**WHAT YOU HAVE TO DO**
Please return, word for word, the line containing "You may unsubscribe" and each line after it through the end of the data below, and nothing else.

[Page images and extracted text]
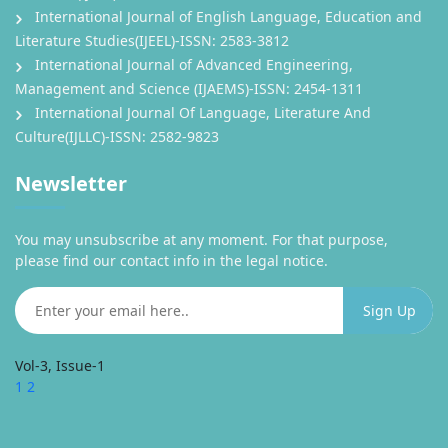
International Journal of English Language, Education and
Literature Studies(IJEEL)-ISSN: 2583-3812
International Journal of Advanced Engineering,
Management and Science (IJAEMS)-ISSN: 2454-1311
International Journal Of Language, Literature And
Culture(IJLLC)-ISSN: 2582-9823
Newsletter
You may unsubscribe at any moment. For that purpose,
please find our contact info in the legal notice.
Vol-3, Issue-1
1
2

**TASK OUTPUT**
You may unsubscribe at any moment. For that purpose,
please find our contact info in the legal notice.
Vol-3, Issue-1
1
2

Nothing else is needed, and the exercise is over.